Charbon Fri 05-Oct-12 17:35:01
I think all relationships (and people) are a work in progress.

We agree. Here.

Dryjuice25 Sat 06-Oct-12 01:54:10

drugs and smoking
Very small penis....and excessive porn use.
bad hygiene
Cheater and rapists
Married man
Criminal convictions.....for violence especially
Long term unemployed .......laziness.

Dryjuice25 Sat 06-Oct-12 01:55:37


sausagerolemodel Sat 06-Oct-12 01:58:08


Just chiming in with the 'relationships are a work in progress' sentiment, I'd add, so are people. Or, certainly, so am I. smile A lot of my 'deal breakers' only developed after earlier relationships in which I thought "ooh, I can cope with that" only to discover that no, in the long term, I couldn't. So I suppose my 'deal breakers' evolved, but they were never laid out in a discussion where the two of us brought lists to the table and started ticking things off .... I think I only recognise them in retrospect!

My requirements for 'a date' were pretty much 'funny liberal type, non-smoker, interesting conversationalist, someone whom I find attractive.'

My requirements for a 'boyfriend' were 'similar views on religion, similar interest in levels of relationship seriousness (e.g. if the boyfriend I'd had aged 20 had said "I want to get married in the next few years" I would have run! But the one I met aged 26 who said the same thing... well I was on the same wavelength by then, and we got married 2 years later), fun in bed, relatively sure of self"

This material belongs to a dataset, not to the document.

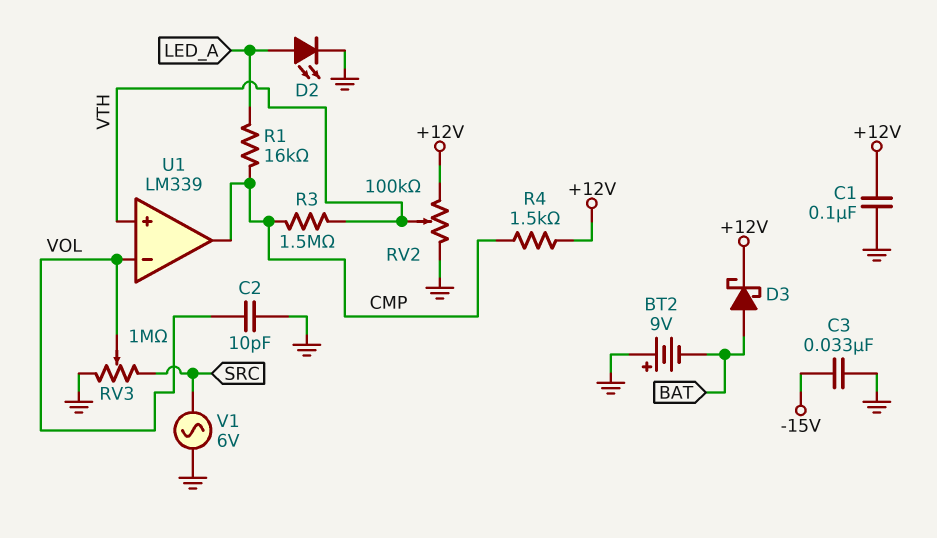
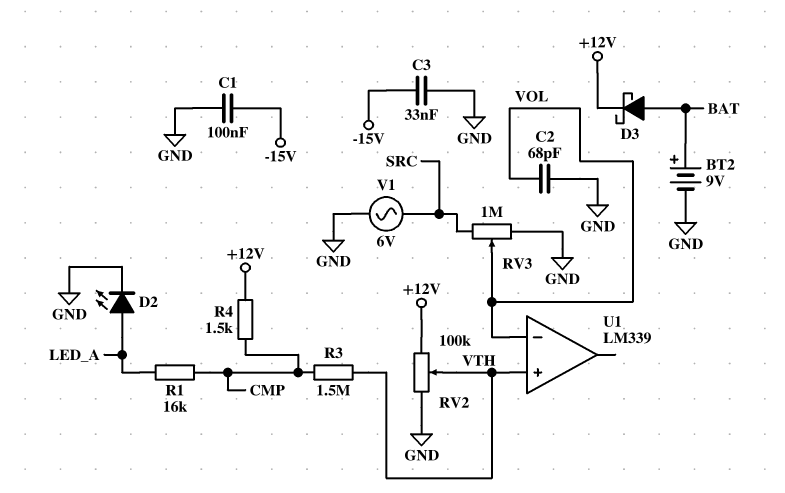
BT2: 9V (plus GND, minus BAT) -> 9V (plus BAT, minus GND)
C1: 100nF (+12V, GND) -> 100nF (-15V, GND)
C2: 10pF (GND, VOL) -> 68pF (GND, VOL)
U1 pin out: CMP -> none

My requirements for 'serious boyfriend' then included "likes dogs, likes and wants children, good to live with (cleans, tidies, cooks, does these things without being reminded), similar political views, active feminist, a couple of hobbies in common, likes my family'' ... and again, I don't know how many of these I could live without, because I happened to have the luck to find lots in one person at about the time I'd worked out what I wanted in a long-term partner.

Imagining for a moment that my wonderful H got hit by a bus and I had to date again (oh god, no!) I think real, honest-to-god "I'll get up with our son and walk out" dealbreakers would be things I imagine I'd discover quite far into a relationship but would make me actually leave:

Addictions (I don't care for smoking and wouldn't want it around my boys, but I think alcoholism, drugs, or gambling destroy families much faster. Any of these would be a 'nope, sorry, not in my family' dealbreaker).
Difference in opinion about childraising, specifically discipline (eg: smacking, or even just mocking, swearing etc)
Bad with money (eg spendthrift or extremely stingy)
Bad attitude towards women or other people less powerful/privileged

I imagine stuff like 'doesn't share similar political views' and 'unfeminist' would be something that I'd notice before I was in an established relationship with someone, as I tend to mention that stuff in conversation!